The Oven Of The Festival

Near the church of Santa Maria you can still admire the old oven which was used for the festival of the Assumption. Nowadays, the oven is only turned on for ethno-gastronomic events, especially to cook potato bread (the typical “turredda” of Baunei). According to some, however, in the past the oven was used to roast goat meat that was then distributed, along with a piece of bread, to the faithful from the surrounding districts. For others, however, the oven of St. Mary was only ever used to bake bread intended for pilgrims, who used to stay in the rooms next to the church during the celebrations. The rooms which hosted the pilgrims, probably dating back to the seventeenth century, were demolished between 1959 and 1960; they leant against the lateral naves of the church and were called “errebustus” (from the Catalan “rebost”, meaning “larder”) in Sardinian. As for the events relating to the history of the celebrations in honor of the Assumption, it is interesting to note that, for a long time, jurisdiction on the area around the church was also claimed by the nearby town of Lotzorai. Between the seventeenth and the beginning of the nineteenth century, the communities of Baunei and Lotzorai reached an agreement: the festival would be organized jointly by three “obreri”, two from Baunei and one from Lotzorai. Under this compromise, moreover, the Baunesis “obreri” maintained their secular right to cultivate the area around the church, called “sa terra ’e sa santa”. However, despite these agreements, the festival continued to be troubled by clashes between the faithful of the two villages. Angius neatly describes the level of conflict reached during the nineteenth century, when the celebrations were banned for reasons of public order: “Two festivals were solemnized in this church, one on 25 March and the other with greater splendor and participation, featuring customary public entertainment and shows, on 15 August, with the contribution of the municipality of Lotzorài. Now the celebration has been banned due to serious public disorder, caused by the continual, unresolved question of jurisdiction between Baunei and Lotzorài, with both claiming exclusive rights on the territory where the church is located”. The “jurisdictional dispute” was definitively resolved by the demarcation of municipal boundaries (thanks to the “Cadastre De Candia”) in 1849.

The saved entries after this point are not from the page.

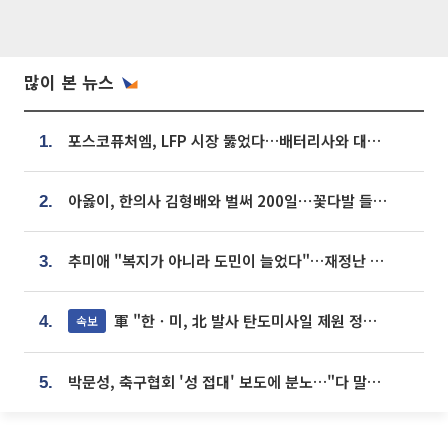
많이 본 뉴스
포스코퓨처엠, LFP 시장 뚫었다…배터리사와 대규모 장기 공급 합의
1.
아옳이, 한의사 김형배와 벌써 200일⋯꽃다발 들고 "프러포즈 아냐"
2.
추미애 "복지가 아니라 도민이 늘었다"…재정난 책임론 정면돌파
3.
軍 "한ㆍ미, 北 발사 탄도미사일 제원 정밀분석 중"
속보
4.
박문성, 축구협회 '성 접대' 보도에 분노…"다 말아먹으려고 작정했나"
5.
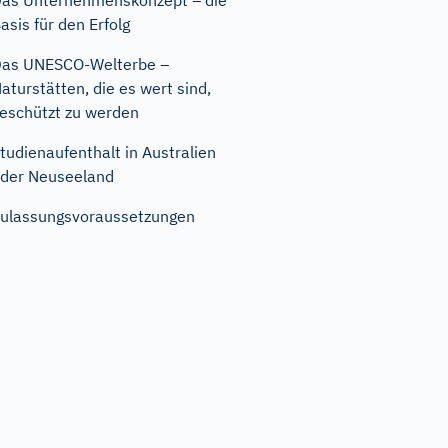
as Unternehmenskonzept – die
asis für den Erfolg
as UNESCO-Welterbe –
aturstätten, die es wert sind,
eschützt zu werden
tudienaufenthalt in Australien
der Neuseeland
ulassungsvoraussetzungen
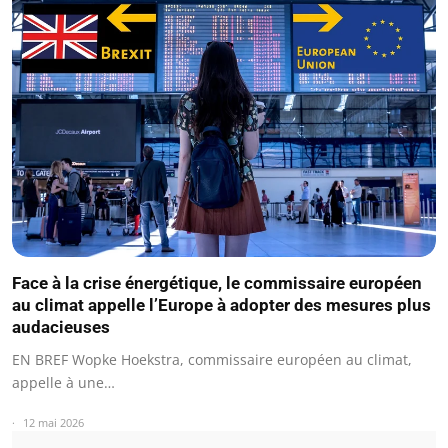
Face à la crise énergétique, le commissaire européen
au climat appelle l’Europe à adopter des mesures plus
audacieuses
EN BREF Wopke Hoekstra, commissaire européen au climat,
appelle à une…
12 mai 2026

The Millennial Wild Olive Tree

Next to the church of Santa Maria Navarrese is a grand millennial olive tree, which according to botanists had probably already passed its millennium when, according to tradition, the Princess of Navarre settled in these parts in 1052.

The “Votive Stone”

The so-called “Votive Stone”, located a short distance from the church of the Assumption, is a pre-Nuragic archaeological find that probably dates back to the Neolithic age.

The “Spanish Tower”

The Spanish tower of Santa Maria Navarrese is clear evidence of how seriously this area regarded the problem of pirate raids.